In the meantime a lot of professional players switched to a 16:9 resolution, but “4:3 vs. 16:9” is still a hot discussed topic. Usually an experienced Counter-Strike player has a very good crosshair-placement, so the important stuff on the screen happens around his crosshair. However, we saw some hilarious resolution fails on big competitive tournaments over and over again, where players passed each other without seeing due to the limited field of view with 4:3.
In the end you can say there is no real reason to play with a 4:3 resolution, if your machine is capable of running the game on stable 120+ FPS on your native resolution. On the other hand you could minimize the disadvantage with good crosshair-placement, great timing and experience, if you really prefer the smaller field of view and more frames per second.
Smaller resolution = bigger player models?
Hell, no. Some people still think professional players are using smaller resolutions, because the player models appear bigger. Unfortunately they share this nonsense in several forums without actually testing it. What you see below, is a comparison between 1024×768 and 1920×1080. We overlapped both resolutions to compare the player model size and as you can see there is absolutely no difference.
Why are some people playing with stretched resolutions?

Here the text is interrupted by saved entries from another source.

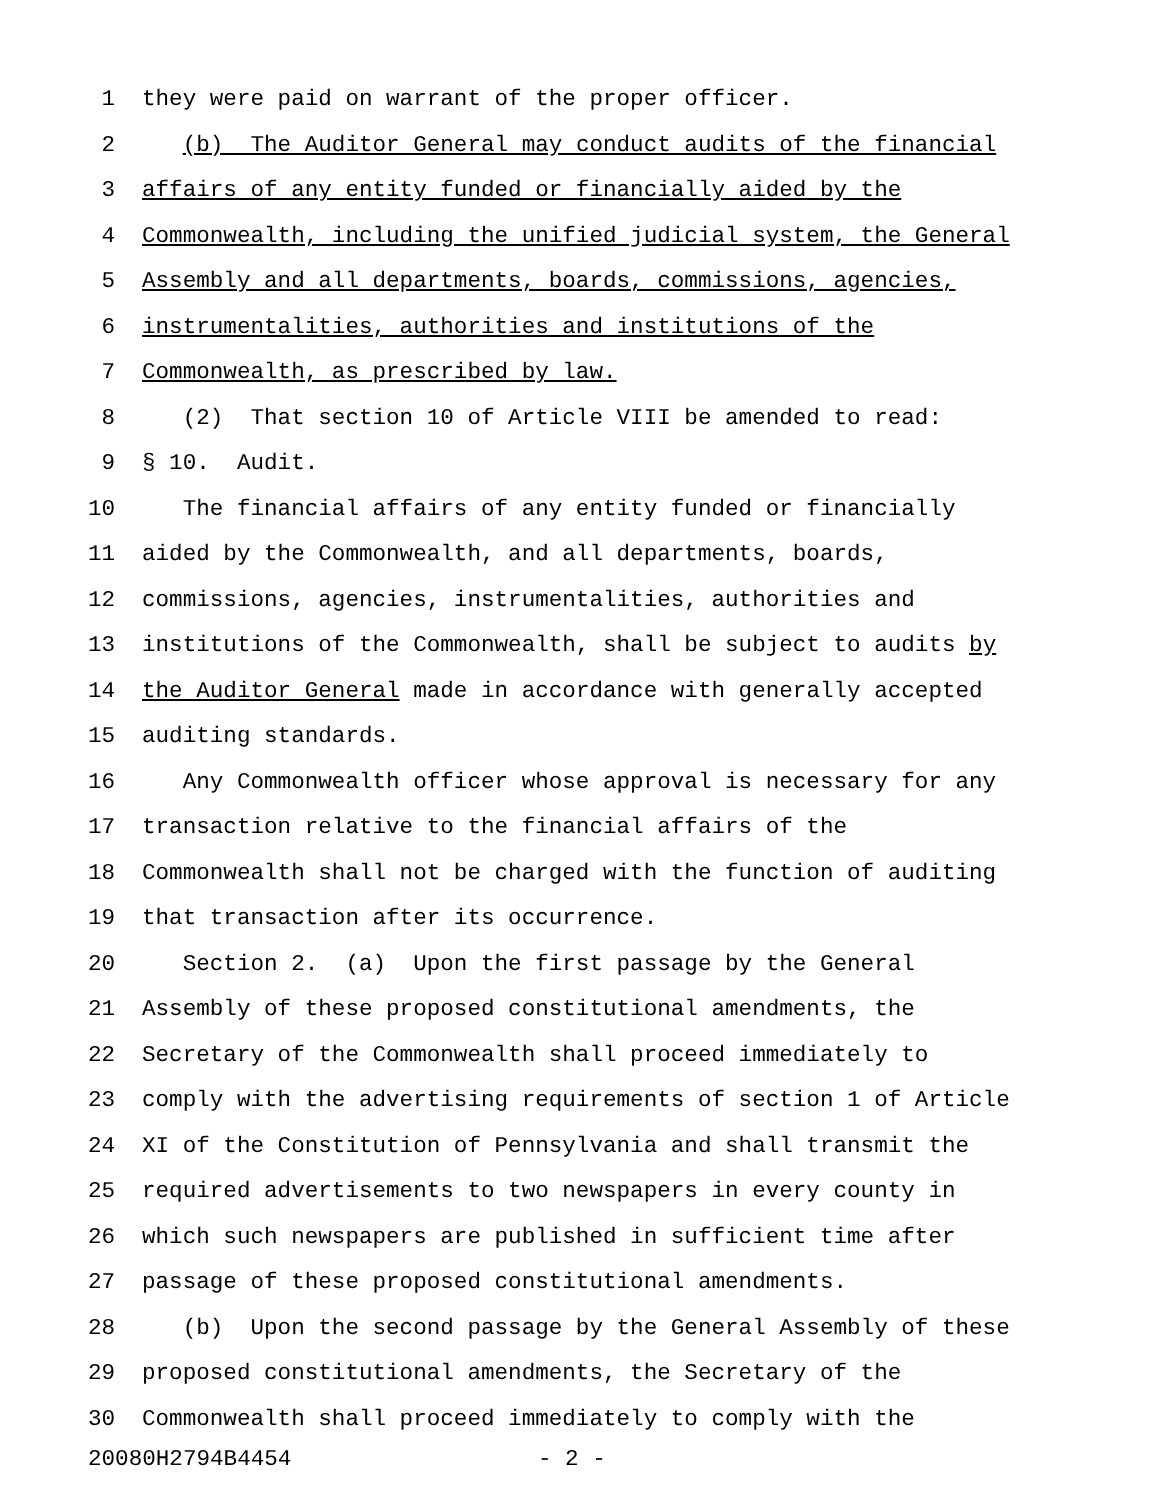1 they were paid on warrant of the proper officer.
2 (b) The Auditor General may conduct audits of the financial
3 affairs of any entity funded or financially aided by the
4 Commonwealth, including the unified judicial system, the General
5 Assembly and all departments, boards, commissions, agencies,
6 instrumentalities, authorities and institutions of the
7 Commonwealth, as prescribed by law.
8 (2) That section 10 of Article VIII be amended to read:
9 § 10. Audit.
10 The financial affairs of any entity funded or financially
11 aided by the Commonwealth, and all departments, boards,
12 commissions, agencies, instrumentalities, authorities and
13 institutions of the Commonwealth, shall be subject to audits by
14 the Auditor General made in accordance with generally accepted
15 auditing standards.
16 Any Commonwealth officer whose approval is necessary for any
17 transaction relative to the financial affairs of the
18 Commonwealth shall not be charged with the function of auditing
19 that transaction after its occurrence.
20 Section 2. (a) Upon the first passage by the General
21 Assembly of these proposed constitutional amendments, the
22 Secretary of the Commonwealth shall proceed immediately to
23 comply with the advertising requirements of section 1 of Article
24 XI of the Constitution of Pennsylvania and shall transmit the
25 required advertisements to two newspapers in every county in
26 which such newspapers are published in sufficient time after
27 passage of these proposed constitutional amendments.
28 (b) Upon the second passage by the General Assembly of these
29 proposed constitutional amendments, the Secretary of the
30 Commonwealth shall proceed immediately to comply with the
20080H2794B4454 - 2 -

A stretched 4:3 resolution gives you a small visual advantage, because player models appear slightly fatter and small gaps wider on your screen. However, there are always two sides to every coin and if you already tried to stretch your 4:3 resolution, you might noticed a weird mouse feeling. This is the result of enlarging the smaller field of view to fill the whole screen. Your horizontal mouse movement seems faster than your vertical movement due to the distorted resolution – even if an equal mouse movement between both aspect ratios will grant you the exact turn in degrees. You can modify the m_yaw setting to make the X and Y axis 1:1 on a stretched 4:3 resolution, but this step will change your horizontal mouse sensitivity and a probably mess up your muscle memory. You can use our interactive comparisons to check the differences between both aspect ratios and see the advantage of fatter player models.